START Excerpted data

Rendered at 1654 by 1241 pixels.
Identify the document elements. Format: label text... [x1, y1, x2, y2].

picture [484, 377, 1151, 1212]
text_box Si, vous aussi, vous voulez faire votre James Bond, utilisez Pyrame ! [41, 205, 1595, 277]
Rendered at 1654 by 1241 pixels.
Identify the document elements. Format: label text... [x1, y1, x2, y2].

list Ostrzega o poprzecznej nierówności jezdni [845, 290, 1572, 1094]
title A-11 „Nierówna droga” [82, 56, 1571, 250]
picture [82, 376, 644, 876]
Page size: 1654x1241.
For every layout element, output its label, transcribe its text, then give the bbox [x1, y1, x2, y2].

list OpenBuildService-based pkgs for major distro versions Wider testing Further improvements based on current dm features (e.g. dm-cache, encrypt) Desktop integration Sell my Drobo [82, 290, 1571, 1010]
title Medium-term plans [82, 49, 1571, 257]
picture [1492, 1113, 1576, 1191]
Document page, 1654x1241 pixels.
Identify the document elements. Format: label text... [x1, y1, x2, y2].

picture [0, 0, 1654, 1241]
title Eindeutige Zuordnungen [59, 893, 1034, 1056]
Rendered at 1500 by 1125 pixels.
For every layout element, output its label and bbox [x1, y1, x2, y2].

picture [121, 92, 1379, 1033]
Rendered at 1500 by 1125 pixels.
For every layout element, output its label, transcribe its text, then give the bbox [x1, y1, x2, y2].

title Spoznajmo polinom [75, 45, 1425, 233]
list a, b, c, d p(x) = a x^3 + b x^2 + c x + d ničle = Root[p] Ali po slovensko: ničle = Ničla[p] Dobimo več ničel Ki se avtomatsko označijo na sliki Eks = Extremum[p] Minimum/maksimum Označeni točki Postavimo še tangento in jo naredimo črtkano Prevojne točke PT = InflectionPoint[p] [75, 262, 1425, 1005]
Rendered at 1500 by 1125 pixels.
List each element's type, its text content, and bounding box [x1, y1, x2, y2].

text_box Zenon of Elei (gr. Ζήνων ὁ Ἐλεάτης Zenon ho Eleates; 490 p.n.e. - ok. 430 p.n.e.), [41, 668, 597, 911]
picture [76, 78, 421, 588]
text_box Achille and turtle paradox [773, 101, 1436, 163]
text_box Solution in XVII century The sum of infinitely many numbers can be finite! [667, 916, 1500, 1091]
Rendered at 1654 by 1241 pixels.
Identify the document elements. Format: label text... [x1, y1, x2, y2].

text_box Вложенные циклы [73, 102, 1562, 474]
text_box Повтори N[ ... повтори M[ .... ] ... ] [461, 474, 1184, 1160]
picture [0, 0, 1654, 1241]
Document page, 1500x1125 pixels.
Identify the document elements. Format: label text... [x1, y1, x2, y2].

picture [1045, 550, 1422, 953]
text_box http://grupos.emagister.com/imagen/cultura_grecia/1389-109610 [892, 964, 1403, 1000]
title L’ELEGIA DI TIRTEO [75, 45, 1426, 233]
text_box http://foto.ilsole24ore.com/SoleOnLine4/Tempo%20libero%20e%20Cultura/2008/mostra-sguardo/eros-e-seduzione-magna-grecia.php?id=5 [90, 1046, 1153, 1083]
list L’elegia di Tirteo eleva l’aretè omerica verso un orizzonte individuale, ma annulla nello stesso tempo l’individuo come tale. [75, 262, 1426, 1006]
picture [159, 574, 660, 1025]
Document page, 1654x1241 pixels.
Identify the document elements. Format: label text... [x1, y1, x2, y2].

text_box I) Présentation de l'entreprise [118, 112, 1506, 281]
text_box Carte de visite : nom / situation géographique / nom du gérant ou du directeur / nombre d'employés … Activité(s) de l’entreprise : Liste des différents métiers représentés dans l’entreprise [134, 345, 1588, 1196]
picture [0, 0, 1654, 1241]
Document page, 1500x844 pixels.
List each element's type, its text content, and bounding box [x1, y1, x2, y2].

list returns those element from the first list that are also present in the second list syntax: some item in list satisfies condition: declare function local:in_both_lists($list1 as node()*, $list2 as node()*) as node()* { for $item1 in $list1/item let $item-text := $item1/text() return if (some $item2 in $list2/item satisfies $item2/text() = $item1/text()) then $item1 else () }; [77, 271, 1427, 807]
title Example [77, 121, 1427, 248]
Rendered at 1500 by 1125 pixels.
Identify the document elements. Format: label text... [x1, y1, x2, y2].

END Excerpted data

Prompt » Edit the material from its beginning through the line containing "picture [121, 92, 1379, 1033]", replacing every "Identify" with "Locate" and keeping everything else the same.

Exercise answer »
Rendered at 1654 by 1241 pixels.
Locate the document elements. Format: label text... [x1, y1, x2, y2].

picture [484, 377, 1151, 1212]
text_box Si, vous aussi, vous voulez faire votre James Bond, utilisez Pyrame ! [41, 205, 1595, 277]
Rendered at 1654 by 1241 pixels.
Locate the document elements. Format: label text... [x1, y1, x2, y2].

list Ostrzega o poprzecznej nierówności jezdni [845, 290, 1572, 1094]
title A-11 „Nierówna droga” [82, 56, 1571, 250]
picture [82, 376, 644, 876]
Page size: 1654x1241.
For every layout element, output its label, transcribe its text, then give the bbox [x1, y1, x2, y2].

list OpenBuildService-based pkgs for major distro versions Wider testing Further improvements based on current dm features (e.g. dm-cache, encrypt) Desktop integration Sell my Drobo [82, 290, 1571, 1010]
title Medium-term plans [82, 49, 1571, 257]
picture [1492, 1113, 1576, 1191]
Document page, 1654x1241 pixels.
Locate the document elements. Format: label text... [x1, y1, x2, y2].

picture [0, 0, 1654, 1241]
title Eindeutige Zuordnungen [59, 893, 1034, 1056]
Rendered at 1500 by 1125 pixels.
For every layout element, output its label and bbox [x1, y1, x2, y2].

picture [121, 92, 1379, 1033]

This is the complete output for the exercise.